By Health, Love & Relationships2 Comments

Recently I posted about the Men in my life right now (see Men). Well everyone the plot thickens, so here’s a quick update:

1. The date? – He canceled as was unwell. He did sound ill when he rang me to be honest and I didn’t want to particularly catch what ever it was he had. However he’s been quiet on the text. I have even texted him asking him if he would like to rearrange our brunch date. No response. Guess he has lost his bottle or his interest in me or both.
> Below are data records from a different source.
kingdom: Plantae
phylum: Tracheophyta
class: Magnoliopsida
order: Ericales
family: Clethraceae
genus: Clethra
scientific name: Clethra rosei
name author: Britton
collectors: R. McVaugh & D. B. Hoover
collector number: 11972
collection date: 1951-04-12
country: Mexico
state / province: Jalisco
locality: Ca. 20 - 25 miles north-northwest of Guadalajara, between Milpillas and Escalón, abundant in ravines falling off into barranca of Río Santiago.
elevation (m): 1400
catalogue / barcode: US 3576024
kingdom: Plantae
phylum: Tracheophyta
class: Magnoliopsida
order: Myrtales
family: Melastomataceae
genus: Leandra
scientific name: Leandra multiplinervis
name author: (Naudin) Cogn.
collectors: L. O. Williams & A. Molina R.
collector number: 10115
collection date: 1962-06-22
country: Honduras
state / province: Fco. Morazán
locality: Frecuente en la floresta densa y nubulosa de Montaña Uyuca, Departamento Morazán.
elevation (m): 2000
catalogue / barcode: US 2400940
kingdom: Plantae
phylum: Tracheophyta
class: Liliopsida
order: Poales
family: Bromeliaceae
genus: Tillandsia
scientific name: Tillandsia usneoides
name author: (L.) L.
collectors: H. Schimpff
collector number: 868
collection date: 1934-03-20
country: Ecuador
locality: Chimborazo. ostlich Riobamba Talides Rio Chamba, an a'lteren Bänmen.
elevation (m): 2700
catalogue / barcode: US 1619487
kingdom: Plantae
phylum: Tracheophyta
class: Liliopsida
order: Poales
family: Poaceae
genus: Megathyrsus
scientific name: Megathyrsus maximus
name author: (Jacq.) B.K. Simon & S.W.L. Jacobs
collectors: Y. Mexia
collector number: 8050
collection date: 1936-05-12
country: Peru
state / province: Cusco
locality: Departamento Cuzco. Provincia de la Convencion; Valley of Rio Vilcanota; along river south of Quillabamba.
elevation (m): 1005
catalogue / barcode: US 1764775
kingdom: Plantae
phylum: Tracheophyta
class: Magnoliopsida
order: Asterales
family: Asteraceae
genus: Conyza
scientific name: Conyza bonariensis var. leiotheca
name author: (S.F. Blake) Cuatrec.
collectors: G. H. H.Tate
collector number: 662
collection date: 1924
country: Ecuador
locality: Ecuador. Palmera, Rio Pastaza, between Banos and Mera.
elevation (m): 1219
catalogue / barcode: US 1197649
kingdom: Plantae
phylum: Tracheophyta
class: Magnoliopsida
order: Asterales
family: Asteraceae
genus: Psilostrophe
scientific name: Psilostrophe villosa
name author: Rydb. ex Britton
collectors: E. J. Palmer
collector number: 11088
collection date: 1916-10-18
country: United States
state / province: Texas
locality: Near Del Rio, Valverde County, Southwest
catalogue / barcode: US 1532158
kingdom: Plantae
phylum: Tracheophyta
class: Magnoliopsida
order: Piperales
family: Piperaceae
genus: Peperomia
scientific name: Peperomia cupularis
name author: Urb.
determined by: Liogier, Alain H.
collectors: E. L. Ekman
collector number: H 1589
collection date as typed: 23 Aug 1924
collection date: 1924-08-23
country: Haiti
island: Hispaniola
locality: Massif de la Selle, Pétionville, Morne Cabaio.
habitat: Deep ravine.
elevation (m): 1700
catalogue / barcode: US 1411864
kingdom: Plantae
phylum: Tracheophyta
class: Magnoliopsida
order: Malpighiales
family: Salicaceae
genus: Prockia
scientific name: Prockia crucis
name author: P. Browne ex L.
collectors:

2. The friendly ex – I have had to reinforce my I-just-want-friendship feelings to him recently. He is going a way on Hols soon, I hope he has a really good time.

3. David – I guess my recent blog post entitled Control didn’t help in terms of him wanting to talk to me. He’s still not answering my calls. It’s worse than before as he doesn’t just let his phone ring off he actually presses the ignore button after which the automated womans voice says “The user is busy. Please try again later.” Don’t you just hate that?

4. A friend with benefits – A new comer on the man front. He is an old friend who used to be a friend with benefits (I think that clearly explains it?) from well before I met David. I always wanted to date him and perhaps if dating worked out start a proper relationship. But he didn’t. He’s apparently seen my status on Facebook and decided to get in touch. I have arranged a meal with him on a date next week, so I’ll keep you informed.

In other news – I am not at all well. I have not slept well and when I have I have disturbing nightmares, I’m feeling tired all the time, by blood sugars are messed up and I’m sure I’ve got some infection or other. My nose is like a tap and I have a terrible cough, sore throat – basically I’m falling to pieces.